My whine, my grumble,
is on the same level
as the ones who miss the days
when they could pop into
their favorite bar 
for a cold one,
nibble on peanuts,
and bullshit with buddies.
But until I start 
coughing and sneezing,
shaking and wheezing,
it’s the only moan I’ve got.
It served me badly
when I was underage.
It’s doing its best 
to break my spirit now.
***


ON A SUNDAY MORNING, INNER CITY

Up trash-laden tenement stairs,
the retired janitor one-upped his old age 
with a tiny heel click
that almost sent him tumbling 
back down, head first.
“Take it easy, Bojangles,” 
said an old woman  
from a half-opened door.
She was in her best outfit,
with a hat pinned to her gray hair,
ready for church,
her voice primed by fervor
to join the choir in song.
A kid came down those stairs,
his head in headphones.
A young girl played on the third-floor landing.
Her dolly sang, “Happy birthday.”
Sunday morning, each as poor 
as cement for growing
but a little music in all of them. 
It had no right to be enough.
But that’s how it was shaping up.  
***


MINK COAT

Madame is wearing the mink’s coat.
Not just one mink. Many minks.
Madame seems comfortable enough 
in the snows of winter

but what of the skinless minks?
They’re as naked as they were
back in their mother’s womb.
Just by looking at Madame

I can imagine how any creature 
would feel, exposed to the elements
without the protection nature intended.
So Madame serves a purpose. 
 
But what that is, I shudder to think.
***


FRANKIE

He tethered his pit-bull to the last fencepost standing. 
He slept in an old truck on blocks.
Scars struggled with tattoos for control of his surfaces. 
The stream behind the old mill was his personal washtub.
His old man died drunk and in debt.
His mother was a memory of bright red lipstick
forever missing the target of her lips. 
He took odd jobs where he could.
And panhandled.
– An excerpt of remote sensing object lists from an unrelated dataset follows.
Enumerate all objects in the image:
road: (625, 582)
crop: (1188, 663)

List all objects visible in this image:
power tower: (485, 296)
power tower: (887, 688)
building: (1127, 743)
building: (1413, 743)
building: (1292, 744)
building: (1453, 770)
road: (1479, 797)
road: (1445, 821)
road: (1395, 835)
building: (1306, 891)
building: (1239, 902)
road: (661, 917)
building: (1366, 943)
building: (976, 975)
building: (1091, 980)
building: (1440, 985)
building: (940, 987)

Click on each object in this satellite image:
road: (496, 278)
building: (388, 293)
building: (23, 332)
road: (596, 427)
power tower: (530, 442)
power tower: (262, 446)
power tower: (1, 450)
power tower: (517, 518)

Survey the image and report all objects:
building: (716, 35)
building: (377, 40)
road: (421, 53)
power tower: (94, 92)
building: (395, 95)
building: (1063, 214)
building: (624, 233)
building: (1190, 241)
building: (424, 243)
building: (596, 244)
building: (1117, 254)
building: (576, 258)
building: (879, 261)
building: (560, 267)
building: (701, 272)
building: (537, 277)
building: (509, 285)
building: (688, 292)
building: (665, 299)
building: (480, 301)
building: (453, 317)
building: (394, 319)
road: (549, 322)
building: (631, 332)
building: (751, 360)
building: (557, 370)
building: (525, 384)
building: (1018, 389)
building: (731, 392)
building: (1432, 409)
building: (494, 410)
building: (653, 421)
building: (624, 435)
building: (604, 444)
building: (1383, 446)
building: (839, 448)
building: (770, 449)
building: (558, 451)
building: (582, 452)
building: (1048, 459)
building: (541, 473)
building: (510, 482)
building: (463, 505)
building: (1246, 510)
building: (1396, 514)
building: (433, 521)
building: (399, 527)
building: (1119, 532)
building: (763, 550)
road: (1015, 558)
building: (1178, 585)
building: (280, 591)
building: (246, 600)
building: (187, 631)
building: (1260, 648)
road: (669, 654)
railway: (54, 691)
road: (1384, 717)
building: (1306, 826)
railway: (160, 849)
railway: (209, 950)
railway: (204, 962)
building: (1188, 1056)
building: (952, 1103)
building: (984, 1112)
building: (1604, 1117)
And dealt. 
And used his fists when nothing else was convincing.
He had a brother who either died in the Gulf War 
or was serving time in state prison,
depending on who you asked.
He had tried to enlist but was turned down.
Parents warned their kids about him. He played two roles -
what could harm them, what they could become.
He drove an old Chevy with an exhaust like a farting Goliath.
The cops were always stopping him to give him a hard time. 
They were too late. He already had one.